# EXERCISE OBJECTIVE:
Count the lines in the data below that include the word "lettered", then state the total and nothing besides.
─── EXCERPTED RECORDS ───
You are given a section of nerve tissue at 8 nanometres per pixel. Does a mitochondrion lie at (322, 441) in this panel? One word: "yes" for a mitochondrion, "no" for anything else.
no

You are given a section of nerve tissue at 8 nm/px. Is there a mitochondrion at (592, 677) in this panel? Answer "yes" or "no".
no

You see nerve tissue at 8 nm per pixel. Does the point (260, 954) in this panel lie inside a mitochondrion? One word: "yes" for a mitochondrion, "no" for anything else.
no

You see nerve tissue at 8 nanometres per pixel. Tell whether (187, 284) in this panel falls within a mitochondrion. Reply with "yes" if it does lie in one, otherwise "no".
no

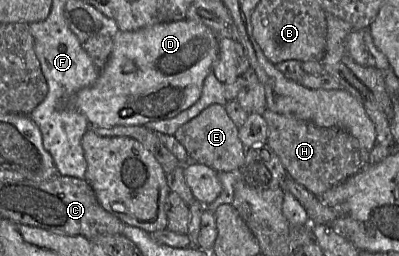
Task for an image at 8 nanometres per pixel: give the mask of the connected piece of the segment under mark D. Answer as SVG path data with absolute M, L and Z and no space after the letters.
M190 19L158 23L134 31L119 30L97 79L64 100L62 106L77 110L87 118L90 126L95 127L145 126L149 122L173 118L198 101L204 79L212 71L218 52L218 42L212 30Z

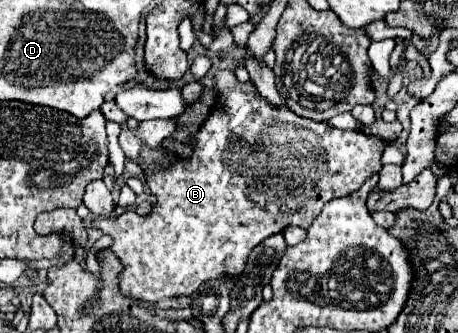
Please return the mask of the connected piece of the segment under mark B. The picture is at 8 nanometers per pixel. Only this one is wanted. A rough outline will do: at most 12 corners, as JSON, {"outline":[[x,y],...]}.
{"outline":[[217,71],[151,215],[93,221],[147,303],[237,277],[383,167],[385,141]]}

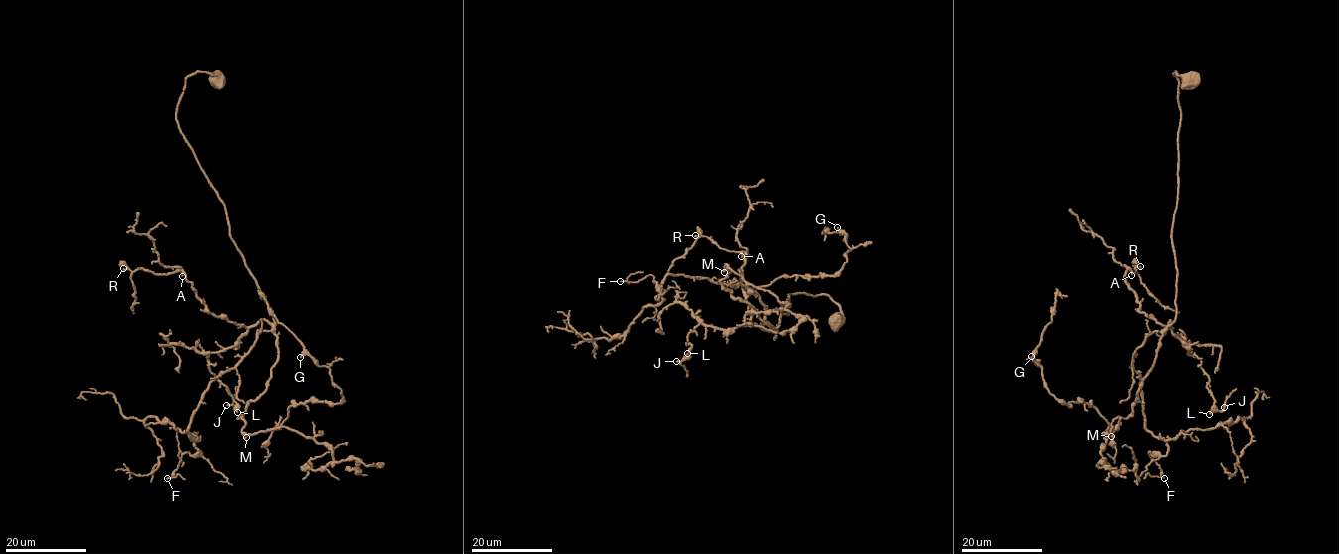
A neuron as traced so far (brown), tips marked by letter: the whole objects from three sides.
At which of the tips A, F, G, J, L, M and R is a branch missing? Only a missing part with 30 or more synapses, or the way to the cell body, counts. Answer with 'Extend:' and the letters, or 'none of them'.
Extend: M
───
─── EXCERPTED RECORDS ───
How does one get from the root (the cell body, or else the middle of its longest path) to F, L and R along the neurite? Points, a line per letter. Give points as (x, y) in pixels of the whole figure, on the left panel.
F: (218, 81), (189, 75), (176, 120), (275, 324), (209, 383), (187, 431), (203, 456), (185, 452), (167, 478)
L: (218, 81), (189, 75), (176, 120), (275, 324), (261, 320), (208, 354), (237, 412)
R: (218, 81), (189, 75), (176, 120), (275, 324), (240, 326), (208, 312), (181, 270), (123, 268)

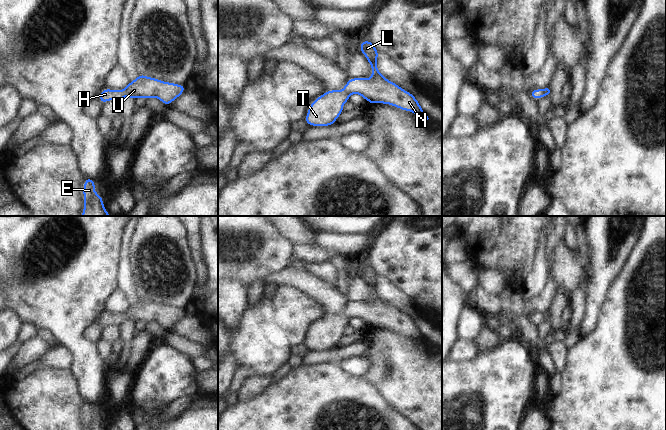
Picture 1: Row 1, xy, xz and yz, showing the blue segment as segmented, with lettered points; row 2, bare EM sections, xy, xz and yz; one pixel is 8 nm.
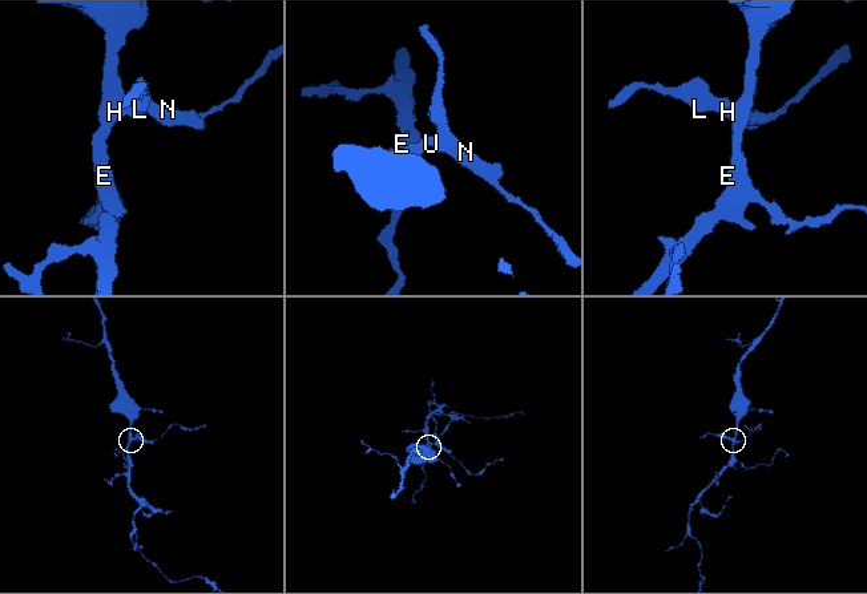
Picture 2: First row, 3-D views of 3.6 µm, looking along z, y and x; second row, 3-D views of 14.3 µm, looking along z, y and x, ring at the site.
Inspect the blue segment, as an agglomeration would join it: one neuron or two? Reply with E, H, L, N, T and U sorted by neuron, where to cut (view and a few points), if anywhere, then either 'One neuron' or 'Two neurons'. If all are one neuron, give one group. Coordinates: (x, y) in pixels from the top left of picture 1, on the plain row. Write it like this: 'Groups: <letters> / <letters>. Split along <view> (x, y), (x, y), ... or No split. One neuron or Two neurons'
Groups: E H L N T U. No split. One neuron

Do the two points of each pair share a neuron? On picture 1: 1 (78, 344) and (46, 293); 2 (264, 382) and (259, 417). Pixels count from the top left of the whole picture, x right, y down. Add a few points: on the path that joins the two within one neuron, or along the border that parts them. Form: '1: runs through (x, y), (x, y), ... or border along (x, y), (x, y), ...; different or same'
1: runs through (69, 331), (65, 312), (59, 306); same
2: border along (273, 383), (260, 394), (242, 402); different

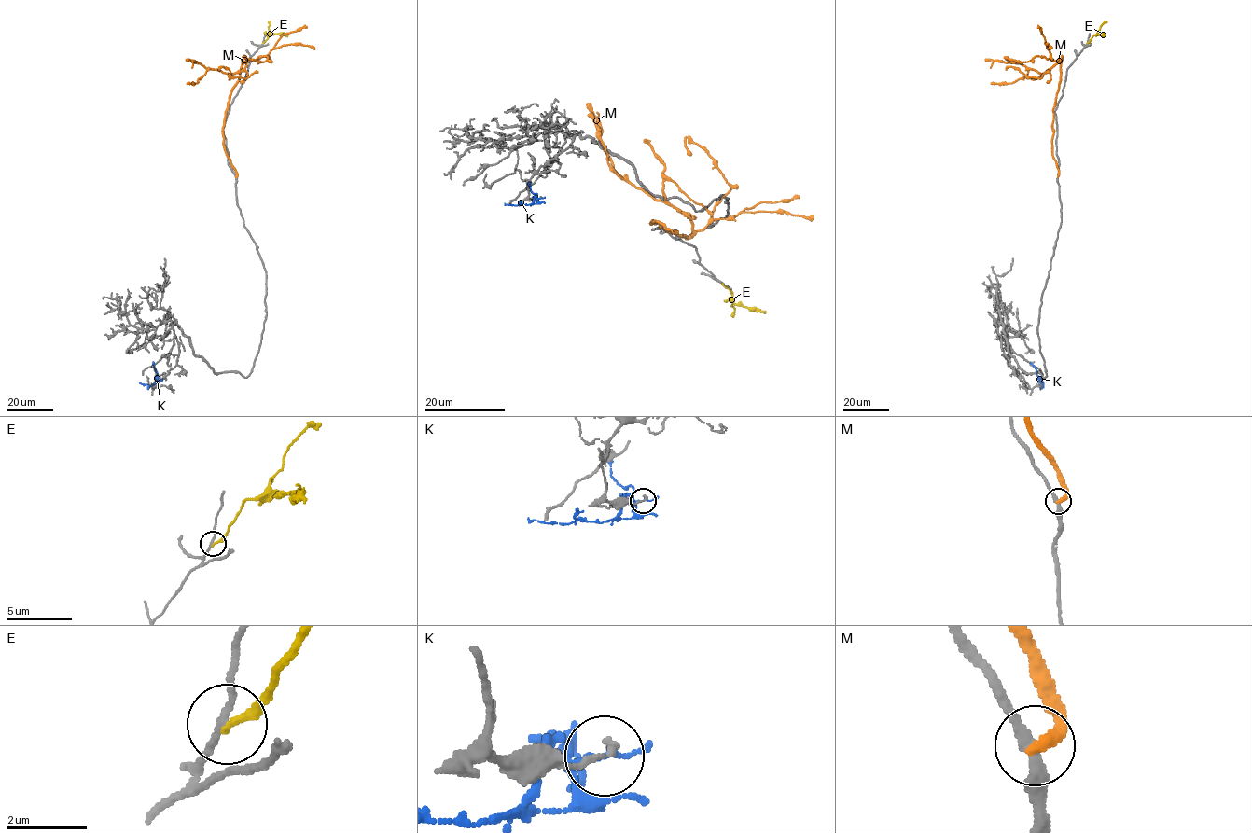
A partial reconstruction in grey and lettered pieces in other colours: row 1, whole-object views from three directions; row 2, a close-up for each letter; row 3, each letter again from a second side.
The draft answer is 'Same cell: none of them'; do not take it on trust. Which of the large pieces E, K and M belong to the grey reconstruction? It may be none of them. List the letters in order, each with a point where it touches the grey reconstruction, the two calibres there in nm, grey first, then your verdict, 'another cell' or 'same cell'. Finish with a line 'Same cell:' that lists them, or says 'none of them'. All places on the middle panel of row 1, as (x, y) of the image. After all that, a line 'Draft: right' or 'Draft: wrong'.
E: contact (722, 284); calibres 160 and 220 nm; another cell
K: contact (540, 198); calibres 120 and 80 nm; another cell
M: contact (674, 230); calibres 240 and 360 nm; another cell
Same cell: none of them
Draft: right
───
─── EXCERPTED RECORDS ───
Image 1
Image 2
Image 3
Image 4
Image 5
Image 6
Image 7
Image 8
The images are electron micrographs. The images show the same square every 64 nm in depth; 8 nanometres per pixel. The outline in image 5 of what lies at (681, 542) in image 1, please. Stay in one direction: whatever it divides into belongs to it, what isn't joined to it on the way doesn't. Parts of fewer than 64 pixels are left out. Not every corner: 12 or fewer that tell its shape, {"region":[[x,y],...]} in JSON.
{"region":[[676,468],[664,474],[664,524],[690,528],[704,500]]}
───
# SOLUTION FOR THIS TASK:
2